「避妊リング(ミレーナ)」を使えない人の特徴は? 副作用・ 痛みについて【婦人科医解説】
子宮内に装着する避妊具「ミレーナ」には、過多月経や月経困難症の緩和、婦人科系疾患の予防効果が期待できますが、使用できない場合もあるそうです。そこで、特徴や副作用など詳細を医師の村上先生に聞きました。
監修医師:
村上 雄太(GYNメディカルグループ 池袋クリニック)
編集部
女性の避妊方法としてピルが挙げられますが、ミレーナとの違いを教えてください。
村上先生
どちらも避妊や過多月経、月経困難症などに効果がありますが、避妊の失敗率はピルよりもミレーナの方が低いとされています。また、ピルの場合は飲み忘れの可能性があったり、ほかに服用している薬の影響を受けたりすることがありますが、ミレーナの場合はそうした心配がありません。ほかにも、40歳以上の女性や高血圧、肥満の場合は血栓症のリスクが高くなるため、ピルを服用することはできませんが、ミレーナにはそのような制限がないのも利点です。
編集部
それでは、ミレーナを使えない人はいないのですか?
村上先生
「ミレーナの成分に対して過敏症がある」「月経以外で性器の出血がある」、「子宮の形や位置に異常がある」、「過去3カ月以内に性感染症を発症した」、「妊娠中」などの場合は、使用を控えてもらっています。
編集部
副作用についても聞いておきたいです。
村上先生
ミレーナを装着してから約3カ月間は不正出血が続くこともありますが、時間が経つと治っていきます。

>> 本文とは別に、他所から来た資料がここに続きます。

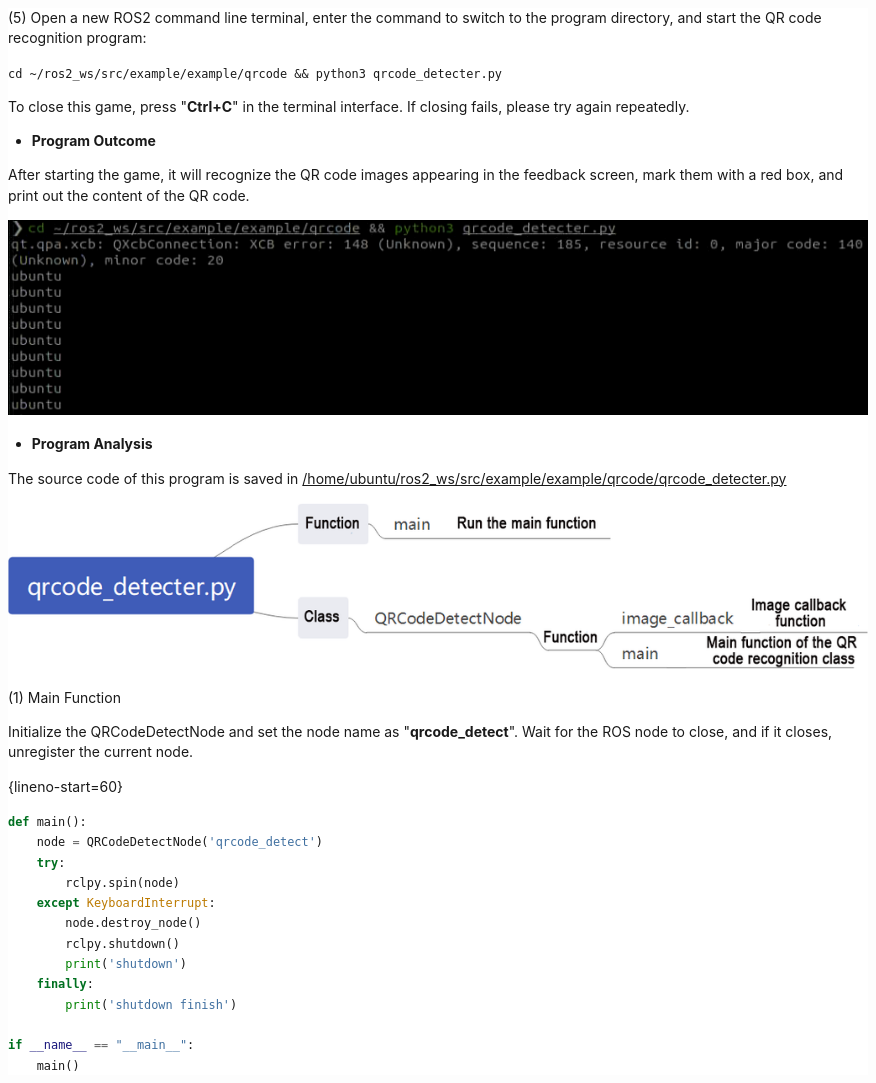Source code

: (5) Open a new ROS2 command line terminal, enter the command to switch to the program directory, and start the QR code recognition program:

```
cd ~/ros2_ws/src/example/example/qrcode && python3 qrcode_detecter.py
```

To close this game, press "**Ctrl+C**" in the terminal interface. If closing fails, please try again repeatedly.

* **Program Outcome**

After starting the game, it will recognize the QR code images appearing in the feedback screen, mark them with a red box, and print out the content of the QR code.

<img class="common_img" src="../_static/media/chapter_6/section_1/media/image58.png">

* **Program Analysis**

The source code of this program is saved in [/home/ubuntu/ros2_ws/src/example/example/qrcode/qrcode_detecter.py]()

<img class="common_img" src="../_static/media/chapter_6/section_1/media/image59.png">

(1) Main Function

Initialize the QRCodeDetectNode and set the node name as "**qrcode\_detect**". Wait for the ROS node to close, and if it closes, unregister the current node.

{lineno-start=60}

```python
def main():
    node = QRCodeDetectNode('qrcode_detect')
    try:
        rclpy.spin(node)
    except KeyboardInterrupt:
        node.destroy_node()
        rclpy.shutdown()
        print('shutdown')
    finally:
        print('shutdown finish')

if __name__ == "__main__":
    main()
```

また、装着して数日間は、出血や下腹痛、腰痛、おりものなどがみられることがあります。
編集部
ミレーナを使用するにはどうしたらいいでしょうか?
村上先生
まずは、婦人科を受診してください。装着前に検査があり、適応を確認します。なお、検査のタイミングはいつでも大丈夫ですが、装着の日付は考慮した方がいいと思います。理想的な装着タイミングは、月経終わりから直後となります。なぜなら、子宮内膜が薄い方が出血のリスクが低いからです。
編集部
装着時に痛みはありませんか?
村上先生
腟分娩による出産の経験がない女性には、痛みを伴うかもしれません。そのため、「出産経験のない女性には、ミレーナを装着することはできません」とお断りしている医療機関があるのも事実です。その一方で、子宮頸管を広げるときに局所麻酔を使用して、出産経験がない人でもミレーナを適応できるクリニックもあります。痛みが心配であれば事前に相談しておくことをおすすめします。
編集部
最後に、読者へのメッセージをお願いします。
村上先生
たしかに、子宮の内部に異物を入れることに不安を感じたり、自然な月経がこなくなることを心配に思ったりする女性も少なくありません。しかし、月経は子宮にとって非常に負荷のかかる生理現象であり、自然な月経は必ずしも子宮にとって健康的ではないということを覚えておいてほしいです。とくに近年、高齢出産が増えていますが、様々な婦人科系疾患のリスクにつながっています。自分の健康を守るためにも、ミレーナなどで月経をコントロールする方法を検討してみてはいかがでしょうか。